Boom bei Kohlestrom gefährdet Energiewende
Bonn/Berlin. (7. Jan. 2014) Als dramatischen Weckruf für die Große Koalition bezeichnet Christoph Bals, Politischer Geschäftsführer von Germanwatch, den Rekordwert beim Braunkohlestrom seit 1990 in Deutschland. "Die Bundesregierung muss sich auf EU-Ebene für ambitionierte Klimaziele und eine zügige Reform des CO2-Handels einsetzen", fordert Bals. "Bleiben die Verschmutzungserlaubnisse so billig, fährt der Klimaschutz in der EU vor die Wand. Die Kohleverstromung stieg seit 2010 um 23 Terawattstunden (TWh) auf den höchsten Stand seit mehr als 20 Jahren. Genau im gleichen Maß, auch um 23 TWh, wurde parallel die Verstromung von Gas zurückgefahren."
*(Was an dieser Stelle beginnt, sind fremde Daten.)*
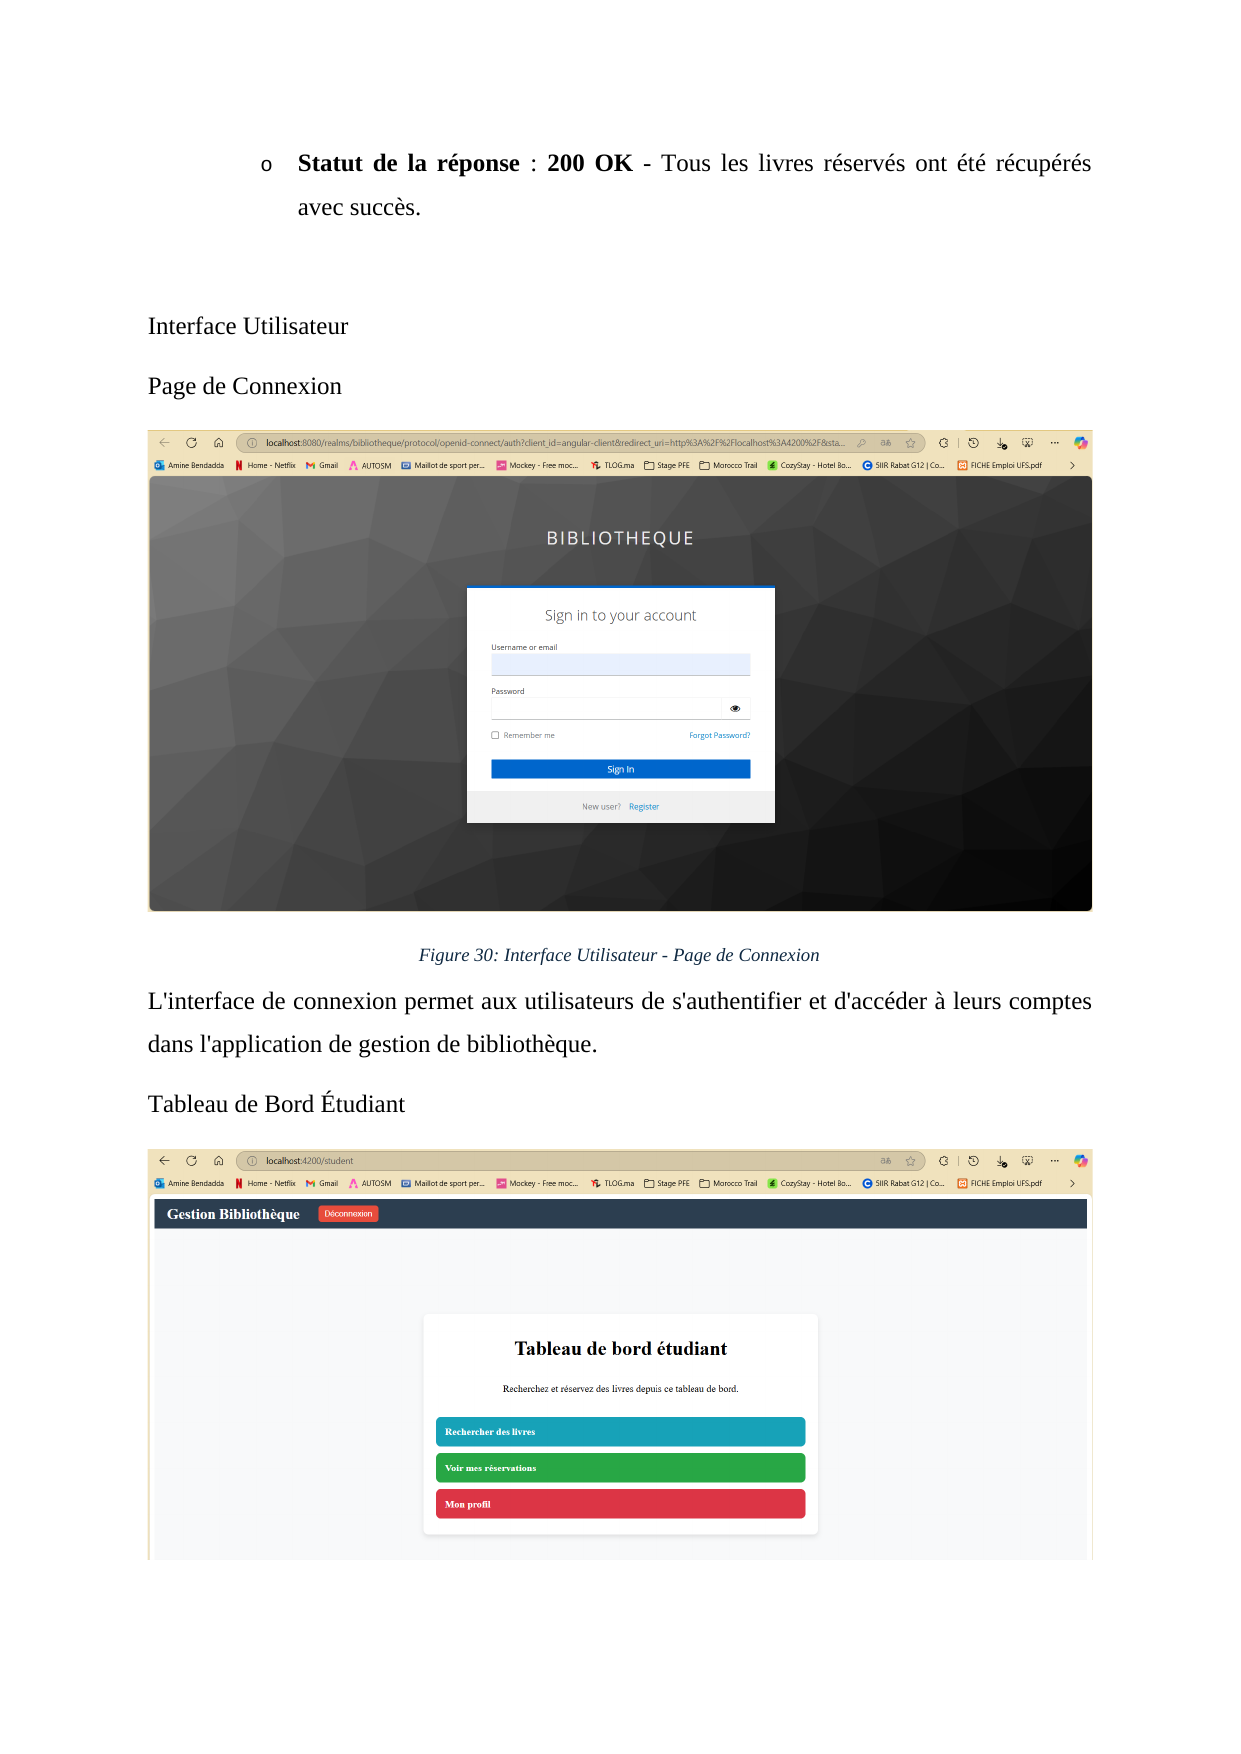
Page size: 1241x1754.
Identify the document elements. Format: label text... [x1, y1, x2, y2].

text Figure 30: Interface Utilisateur - Page de Connexion [148, 944, 1093, 966]
list Statut de la réponse : 200 OK - Tous les livres réservés ont été récupérés avec succès. [260, 148, 1093, 220]
text Tableau de Bord Étudiant [148, 1089, 1093, 1118]
text L'interface de connexion permet aux utilisateurs de s'authentifier et d'accéder à leurs comptes dans l'application de gestion de bibliothèque. [148, 986, 1093, 1058]
text Page de Connexion [148, 371, 1093, 400]
text Interface Utilisateur [148, 311, 1093, 340]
Diese Entwicklung gefährdet nach Ansicht der Umwelt- und Entwicklungsorganisation Germanwatch die gesamte Konstruktion der Energiewende. Neue hocheffiziente und klimaschonendere Gaskraftwerke produzieren bundesweit immer weniger Strom oder werden sogar komplett stillgelegt. "In vielen Fällen wurden die Gaskraftwerke erst in den letzten Jahren gebaut und liegen nun als Investitionsruinen brach", sagt Bals. "Viele Stadtwerke, aber auch große Energieversorger wie E.ON oder RWE leiden darunter. Flexible Gaskraftwerke würden zur Energiewende passen, da sie die Schwankungen bei der Stromproduktion aus Erneuerbaren Energien am besten ausgleichen können. Der Kohlestrom wird hingegen in Zeiten mit viel erneuerbarem Strom meist exportiert."
Germanwatch fordert Bundeswirtschafts- und Energieminister Sigmar Gabriel (SPD) auf, sich in der EU für eine umfassende Reform des Emissionszertifikate-Handels und in Deutschland für ein entsprechendes Marktdesign stark zu machen. "Verschmutzungsrechte müssen deutlich teurer werden, damit die Kohleverstromung zurückgeht und sich der Einsatz der neuen Gaskraftwerke endlich lohnt", fordert Bals. Um den Einsatz klimaschonenderer Kraftwerke dauerhaft rentabel zu machen, müsste ein Emissionspreis von mindestens 25 Euro pro Tonne CO2 erreicht werden. Derzeit pendelt er zwischen 4,50 und 5 Euro.